Utilizando a técnica de uma narrativa cronologicamente desordenada, e a sensibilidade que lhe é peculiar, Iñarritu recheia o filme de cenas memoráveis, que destacam o objetivo do filme. O pavor passado pelas crianças americanas ao assistirem o estrangulamento de uma galinha, executado naturalmente por Santiago (Gael Garcia Bernal), o prazer do menino Yussef ao ver sua própria irmã nua, Zohra (Wahiba Sahm), e a truculência e preconceito dos policiais americanos e marroquinos são importantes para entender a cultura dos núcleos.

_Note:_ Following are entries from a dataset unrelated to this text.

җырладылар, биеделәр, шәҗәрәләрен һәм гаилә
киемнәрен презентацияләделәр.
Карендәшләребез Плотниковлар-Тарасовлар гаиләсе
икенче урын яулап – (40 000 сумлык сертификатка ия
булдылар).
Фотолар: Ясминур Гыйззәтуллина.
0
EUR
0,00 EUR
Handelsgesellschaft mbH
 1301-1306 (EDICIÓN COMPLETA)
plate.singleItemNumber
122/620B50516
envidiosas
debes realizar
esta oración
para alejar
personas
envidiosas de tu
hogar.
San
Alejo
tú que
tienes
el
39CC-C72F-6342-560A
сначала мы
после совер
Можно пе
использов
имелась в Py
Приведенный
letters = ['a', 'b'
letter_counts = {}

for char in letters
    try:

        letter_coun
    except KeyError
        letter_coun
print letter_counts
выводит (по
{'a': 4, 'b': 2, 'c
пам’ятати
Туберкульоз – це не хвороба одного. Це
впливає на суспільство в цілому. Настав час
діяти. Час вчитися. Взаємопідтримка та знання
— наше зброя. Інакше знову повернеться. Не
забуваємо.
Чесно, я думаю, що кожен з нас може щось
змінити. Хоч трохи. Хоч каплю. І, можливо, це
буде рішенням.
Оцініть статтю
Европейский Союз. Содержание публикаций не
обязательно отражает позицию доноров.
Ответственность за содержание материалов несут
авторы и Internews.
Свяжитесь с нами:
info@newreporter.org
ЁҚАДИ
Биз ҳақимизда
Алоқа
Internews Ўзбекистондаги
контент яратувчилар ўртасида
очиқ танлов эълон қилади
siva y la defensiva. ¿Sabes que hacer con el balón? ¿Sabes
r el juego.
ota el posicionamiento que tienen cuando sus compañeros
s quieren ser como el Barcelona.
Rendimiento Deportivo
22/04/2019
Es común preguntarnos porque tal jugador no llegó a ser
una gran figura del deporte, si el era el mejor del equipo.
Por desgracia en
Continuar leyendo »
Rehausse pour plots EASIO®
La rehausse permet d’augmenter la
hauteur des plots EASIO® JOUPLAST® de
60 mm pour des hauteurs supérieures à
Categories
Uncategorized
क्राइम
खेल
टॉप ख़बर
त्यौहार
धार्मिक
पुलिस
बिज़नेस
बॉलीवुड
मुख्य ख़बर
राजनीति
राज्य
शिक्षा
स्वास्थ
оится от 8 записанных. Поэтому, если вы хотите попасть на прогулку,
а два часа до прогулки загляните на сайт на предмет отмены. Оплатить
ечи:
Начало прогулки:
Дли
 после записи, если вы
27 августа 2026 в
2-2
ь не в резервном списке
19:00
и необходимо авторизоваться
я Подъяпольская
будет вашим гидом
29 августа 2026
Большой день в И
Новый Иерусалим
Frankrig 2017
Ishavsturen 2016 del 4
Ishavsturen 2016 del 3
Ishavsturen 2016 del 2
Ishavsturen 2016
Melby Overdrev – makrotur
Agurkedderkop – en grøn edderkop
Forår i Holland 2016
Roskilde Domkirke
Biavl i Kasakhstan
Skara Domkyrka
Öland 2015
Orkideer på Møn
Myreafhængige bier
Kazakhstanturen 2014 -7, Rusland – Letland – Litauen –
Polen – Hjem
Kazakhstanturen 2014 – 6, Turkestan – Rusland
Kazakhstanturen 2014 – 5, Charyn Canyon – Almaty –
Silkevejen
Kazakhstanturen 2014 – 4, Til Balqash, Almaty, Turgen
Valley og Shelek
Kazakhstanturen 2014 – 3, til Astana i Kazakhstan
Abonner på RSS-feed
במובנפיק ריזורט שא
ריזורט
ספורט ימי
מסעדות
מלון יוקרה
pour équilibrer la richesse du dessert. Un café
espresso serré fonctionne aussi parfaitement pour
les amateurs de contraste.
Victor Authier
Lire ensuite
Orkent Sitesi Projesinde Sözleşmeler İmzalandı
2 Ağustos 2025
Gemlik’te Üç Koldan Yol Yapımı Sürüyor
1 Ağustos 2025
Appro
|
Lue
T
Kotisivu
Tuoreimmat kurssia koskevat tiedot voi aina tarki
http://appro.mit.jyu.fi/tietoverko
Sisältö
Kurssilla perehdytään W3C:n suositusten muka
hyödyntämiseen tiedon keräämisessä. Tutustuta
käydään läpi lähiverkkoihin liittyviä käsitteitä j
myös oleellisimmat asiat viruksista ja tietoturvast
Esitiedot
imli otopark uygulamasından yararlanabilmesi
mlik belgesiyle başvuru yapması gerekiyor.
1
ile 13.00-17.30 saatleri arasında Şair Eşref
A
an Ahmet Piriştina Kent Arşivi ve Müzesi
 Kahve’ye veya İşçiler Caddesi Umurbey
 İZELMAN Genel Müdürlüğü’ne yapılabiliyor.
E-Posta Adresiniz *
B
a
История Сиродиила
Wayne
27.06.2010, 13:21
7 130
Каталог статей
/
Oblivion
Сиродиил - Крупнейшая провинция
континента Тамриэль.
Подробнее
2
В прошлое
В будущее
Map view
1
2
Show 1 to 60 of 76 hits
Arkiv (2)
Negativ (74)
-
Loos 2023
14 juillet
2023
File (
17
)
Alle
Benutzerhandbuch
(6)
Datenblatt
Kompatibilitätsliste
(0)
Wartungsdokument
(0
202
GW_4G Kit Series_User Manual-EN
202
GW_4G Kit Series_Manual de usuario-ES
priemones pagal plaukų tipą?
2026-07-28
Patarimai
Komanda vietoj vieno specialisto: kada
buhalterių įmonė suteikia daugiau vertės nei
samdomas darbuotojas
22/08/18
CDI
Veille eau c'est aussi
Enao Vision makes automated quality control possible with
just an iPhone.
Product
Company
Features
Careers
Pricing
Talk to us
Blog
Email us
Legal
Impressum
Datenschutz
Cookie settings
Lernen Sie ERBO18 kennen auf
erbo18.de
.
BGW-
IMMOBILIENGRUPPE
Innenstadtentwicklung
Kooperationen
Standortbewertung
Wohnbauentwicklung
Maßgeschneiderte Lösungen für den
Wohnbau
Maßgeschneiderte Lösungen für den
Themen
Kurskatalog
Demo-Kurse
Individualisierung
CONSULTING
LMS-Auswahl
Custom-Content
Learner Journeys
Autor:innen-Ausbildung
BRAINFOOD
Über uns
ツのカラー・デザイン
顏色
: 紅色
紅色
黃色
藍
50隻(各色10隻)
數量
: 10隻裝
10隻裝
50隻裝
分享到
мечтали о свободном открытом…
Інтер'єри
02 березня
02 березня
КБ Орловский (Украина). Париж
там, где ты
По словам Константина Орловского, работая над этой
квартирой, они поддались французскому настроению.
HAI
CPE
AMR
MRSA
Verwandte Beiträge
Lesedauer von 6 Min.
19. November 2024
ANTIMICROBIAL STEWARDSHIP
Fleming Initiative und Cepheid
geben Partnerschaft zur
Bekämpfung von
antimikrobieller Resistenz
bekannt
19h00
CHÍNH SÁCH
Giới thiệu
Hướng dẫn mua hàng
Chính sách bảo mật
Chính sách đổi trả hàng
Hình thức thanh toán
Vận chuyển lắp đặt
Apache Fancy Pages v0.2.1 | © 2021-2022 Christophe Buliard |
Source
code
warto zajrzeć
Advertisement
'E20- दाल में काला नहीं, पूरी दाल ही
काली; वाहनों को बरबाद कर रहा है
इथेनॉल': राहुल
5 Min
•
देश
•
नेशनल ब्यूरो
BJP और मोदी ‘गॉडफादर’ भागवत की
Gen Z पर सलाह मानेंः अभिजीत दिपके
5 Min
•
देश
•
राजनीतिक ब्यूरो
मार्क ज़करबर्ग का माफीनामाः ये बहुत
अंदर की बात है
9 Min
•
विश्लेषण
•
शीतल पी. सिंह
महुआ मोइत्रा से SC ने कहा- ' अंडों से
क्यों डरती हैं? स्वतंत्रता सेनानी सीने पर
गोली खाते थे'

O perturbador silêncio destacado na cena em que Chieko entra em uma danceteria, ou que passa na frente de uma banda de rock e sem mantém inabalável nos faz quase sentir o incomodo de não poder ouvir. A cena em que Amélia e Santiago estão retornando aos Estados Unidos e são parados na fronteira nos desperta uma incômoda ira contra os policiais americanos, descaradamente cheios de preconceito. Momentos em que a interatividade entre filme e expectador é ricamente explorada pelo diretor.

Um destaque também para grandiosidade que um incidente, até então isolado, chegou a tomar. A facilidade com que os EUA conseguem transformar fatos em grandiosos conflitos mundiais (como os que vieram com a “luta contra o terror” no Afeganistão). Os eternos juízes do mundo se sentem novamente machucados, e estão prontos para revidar.

A beleza de Babel está destacada em todo lugar desse filme. Seja nas atuações impecáveis dos atores amadores juvenis do Marrocos, na capacidade de nos envolver na trama através de conflitos que, apesar de distantes geograficamente, são posto a prova todos os dias em nossas vidas. Babel é o retrato da globalização, na visão daqueles que estão globalizados, e daqueles que não estão.